Attribute Feature Values
* Sex
    1. Male 712
    2. Female 898
* Age Values in integers (years)
* Height Values in integers (cm)
* Overweight/Obese Families
    1. Yes 266
    2. No 1344
* Consumption of Fast Food
    1. Yes 436
    2. No 1174
* Frequency of Consuming Vegetables
    1. Rarely 400
    2. Sometimes 708
    3. Always 502
* Number of Main Meals Daily
    1. 1-2 444
    2. 3 928
    3. 3+ 238
* Food Intake Between Meals
    1. Rarely 346
    2. Sometimes 564
    3. Usually 417
    4. Always 283
* Smoking 1. Yes 492
    2. No 118
* Liquid Intake Daily
    1. Amount smaller than one liter 456
    2. Within the range of 1 to 2 liters 523
    3. In excess of 2 liters 631
* Calculation Of Calorie Intake 1. Yes 286
    2. No 1324
* Physical Exercise
    1. No physical activity 206
    2. In the range of 1-2 days 290
    3. In the range of 3-4 days 370
    4. In the range of 5-6 days 358
    5. 6+ days 386
* Schedule Dedicated to Technology
    1. Between 0 and 2 hours 382
    2. Between 3 and 5 hours 826
    3. Exceeding five hours 402
* Type of Transportation Used
    1. Automobile 660
    2. Motorbike 94
    3. Bike 116
    4. Public transportation 602
    5. Walking 138
* Class
    1. Underweight 73
    2. Normal 658
    3. Overweight 592
    4. Obesity 287

The data was already sanitized, so there are no extreme values, also it largely consists of categorical data. The data is stored in a CSV file, with each row representing a person and each column representing a feature. The last column is the class of the person, which can be one of the following values: Underweight, Normal, Overweight, or Obesity.

## Load Data

In [1]:
import numpy as np

# Load the data from the user-provided text into a numpy array
data = ""

file_path = 'Obesity_Dataset/Obesity_Dataset.csv'
with open(file_path, 'r') as file:
    data = file.read()

# Split the data into rows and then columns (assuming the CSV uses commas)
lines = data.splitlines()
columns = [
    "Sex", "Age", "Height", "Overweight_Obese_Family", "Consumption_of_Fast_Food",
    "Frequency_of_Consuming_Vegetables", "Number_of_Main_Meals_Daily", "Food_Intake_Between_Meals",
    "Smoking", "Liquid_Intake_Daily", "Calculation_of_Calorie_Intake", "Physical_Exercise",
    "Schedule_Dedicated_to_Technology", "Type_of_Transportation_Used", "Class"
]

rows = [line.split(',') for line in lines]

data_np = np.array(rows)

numeric_data = data_np.astype(float)

## Analyze Data

In [2]:
# col_data = data_np[2].astype(float)
c = 1
col_data = numeric_data[:, c]
print("Column:", columns[c])

mean_value = np.mean(col_data)
median_value = np.median(col_data)
std_value = np.std(col_data)

Q1 = np.percentile(col_data, 25)
Q3 = np.percentile(col_data, 75)
IQR = Q3 - Q1
lower_bound = Q1 - 1.5 * IQR
upper_bound = Q3 + 1.5 * IQR

outliers = (col_data < lower_bound) | (col_data > upper_bound)

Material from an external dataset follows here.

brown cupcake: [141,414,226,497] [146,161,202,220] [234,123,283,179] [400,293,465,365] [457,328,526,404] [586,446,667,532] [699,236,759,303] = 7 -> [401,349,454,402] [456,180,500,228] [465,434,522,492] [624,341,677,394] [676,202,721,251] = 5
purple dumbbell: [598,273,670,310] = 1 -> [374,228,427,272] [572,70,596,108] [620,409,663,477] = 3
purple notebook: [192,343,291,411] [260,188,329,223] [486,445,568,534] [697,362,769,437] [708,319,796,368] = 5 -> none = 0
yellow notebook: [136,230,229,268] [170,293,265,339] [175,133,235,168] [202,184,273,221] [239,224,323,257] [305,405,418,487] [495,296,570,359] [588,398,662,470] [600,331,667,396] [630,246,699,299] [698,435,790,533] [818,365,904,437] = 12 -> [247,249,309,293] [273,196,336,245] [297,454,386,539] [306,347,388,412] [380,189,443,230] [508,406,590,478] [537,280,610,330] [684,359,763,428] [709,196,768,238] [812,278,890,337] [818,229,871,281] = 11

# Output statistical value
print("Mean of column:", mean_value)
print("Median of column:", median_value)
print("Standard deviation of column:", std_value)

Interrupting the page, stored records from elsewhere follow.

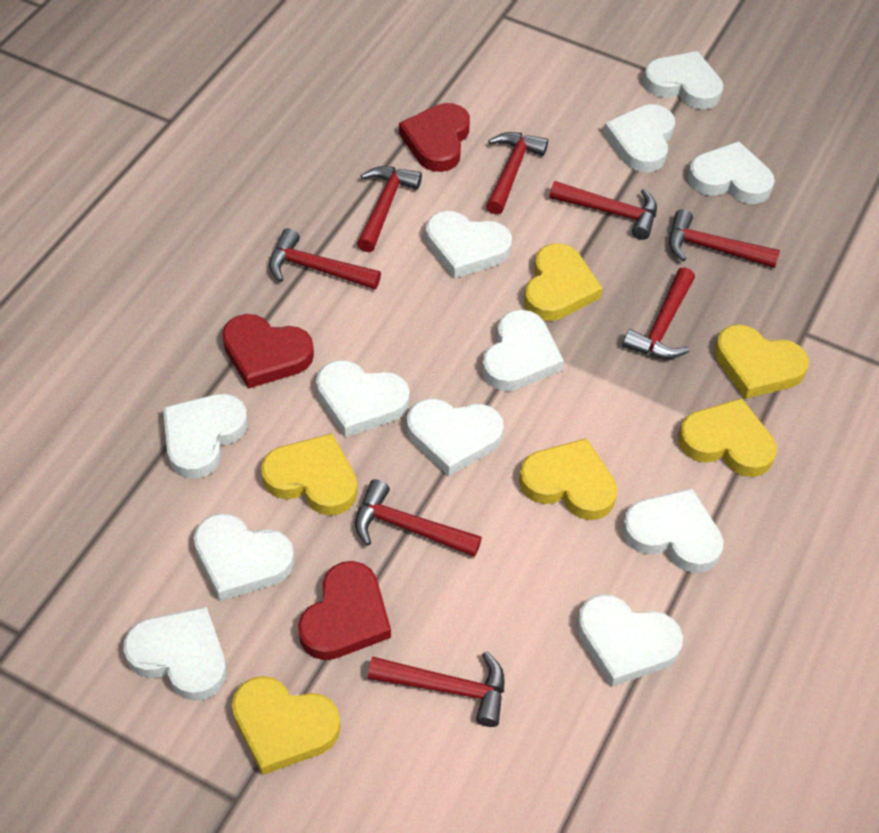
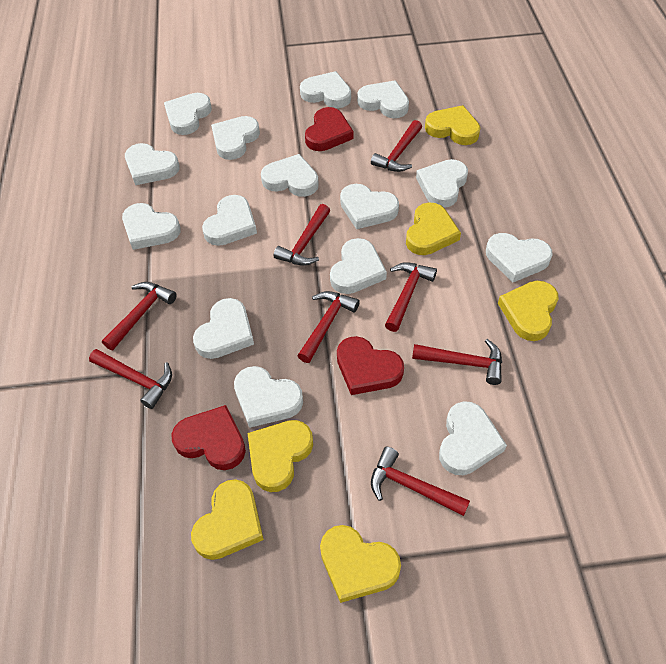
white heart: [124,607,227,701] [163,394,248,479] [194,513,294,601] [316,360,410,437] [407,398,504,476] [425,211,512,278] [482,310,564,391] [577,594,683,687] [603,104,675,172] [622,488,724,573] [643,51,723,109] [688,141,775,204] = 12 -> [122,203,181,250] [125,143,179,185] [164,93,212,135] [193,298,254,359] [202,195,257,246] [211,116,260,160] [234,366,303,428] [261,154,319,197] [300,71,351,108] [330,238,387,294] [340,184,399,229] [357,81,409,118] [416,159,468,208] [439,401,507,475] [486,233,553,282] = 15

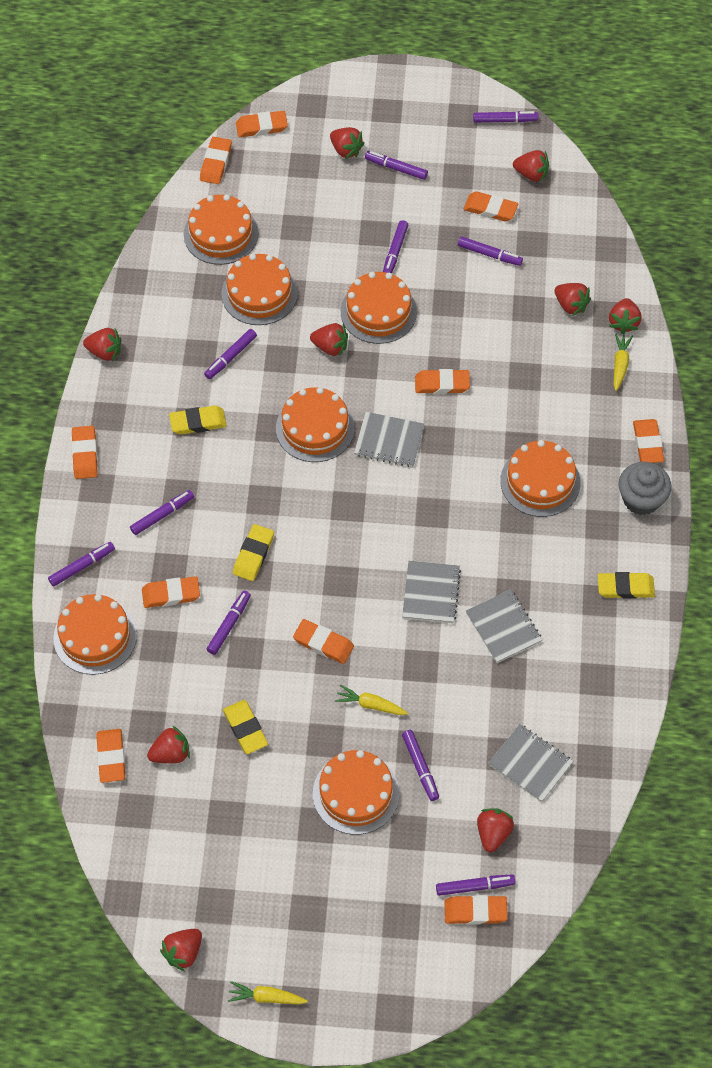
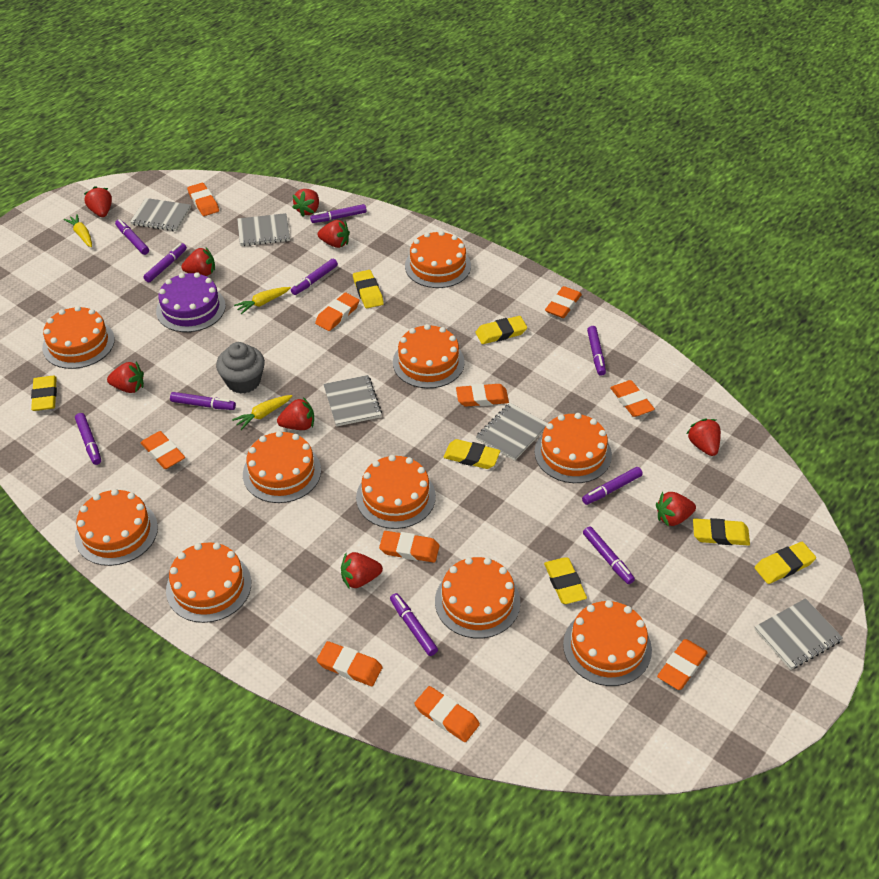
grey notebook: [354,412,425,467] [402,561,461,624] [466,589,542,663] [488,724,573,802] = 4 -> [130,198,191,231] [237,213,290,246] [323,375,382,427] [476,403,548,461] [754,598,843,670] = 5
orange cake: [53,594,137,675] [184,194,259,265] [221,254,298,325] [276,387,355,462] [313,750,399,835] [341,272,417,344] [500,440,580,517] = 7 -> [42,306,115,369] [75,489,158,566] [166,542,251,623] [243,431,321,503] [356,455,436,529] [393,324,465,388] [405,231,471,288] [435,557,520,638] [535,413,612,483] [563,600,652,686] = 10
purple cake: none = 0 -> [156,272,226,332] = 1
yellow eraser: [169,406,227,435] [223,700,268,754] [233,524,274,581] [598,572,655,599] = 4 -> [31,376,57,411] [353,270,384,308] [443,439,500,469] [475,316,527,344] [544,557,587,604] [693,518,750,546] [754,542,816,584] = 7

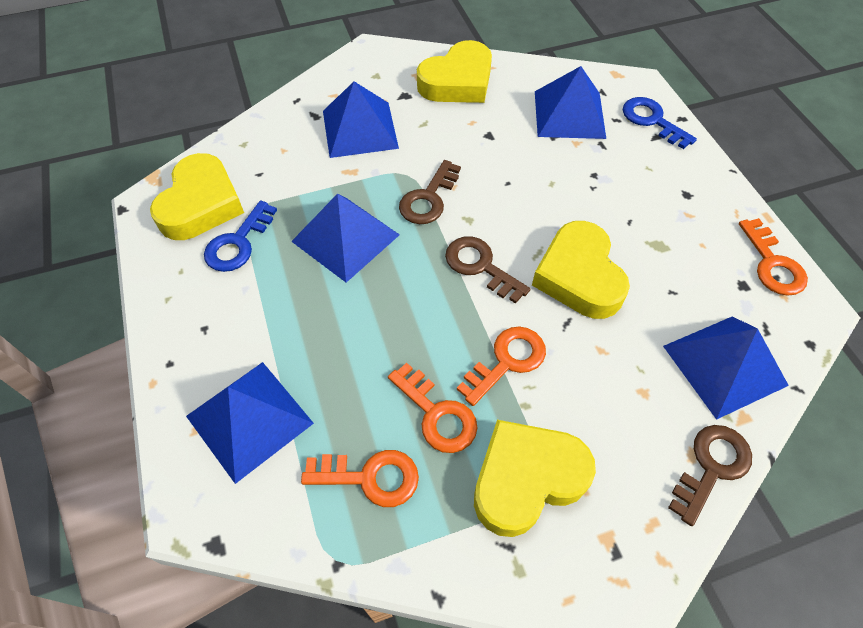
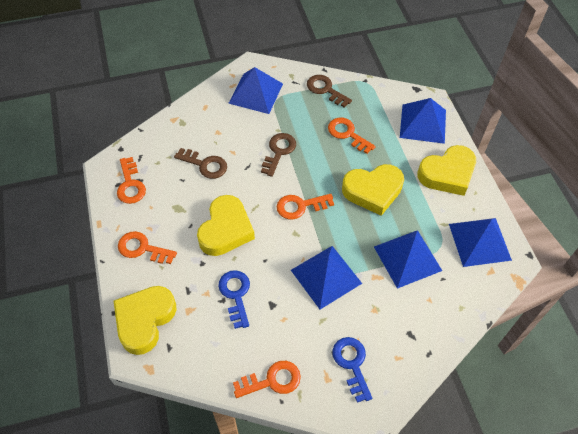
orange key: [301,450,419,507] [388,363,477,453] [457,326,546,406] [739,218,808,296] = 4 -> [117,157,146,204] [118,231,177,264] [233,361,301,398] [276,194,334,220] [328,118,376,154] = 5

sorted_data = np.unique(np.sort(col_data))
lowest_value = sorted_data[:3]
highest_value = sorted_data[-3:]

print("Three lowest value for column:", lowest_value)
print("Three highest value for column:", highest_value)


Column: Age
Mean of column: 33.11552795031056
Median of column: 32.0
Standard deviation of column: 9.832021199648462
Three lowest value for column: [18. 19. 20.]
Three highest value for column: [52. 53. 54.]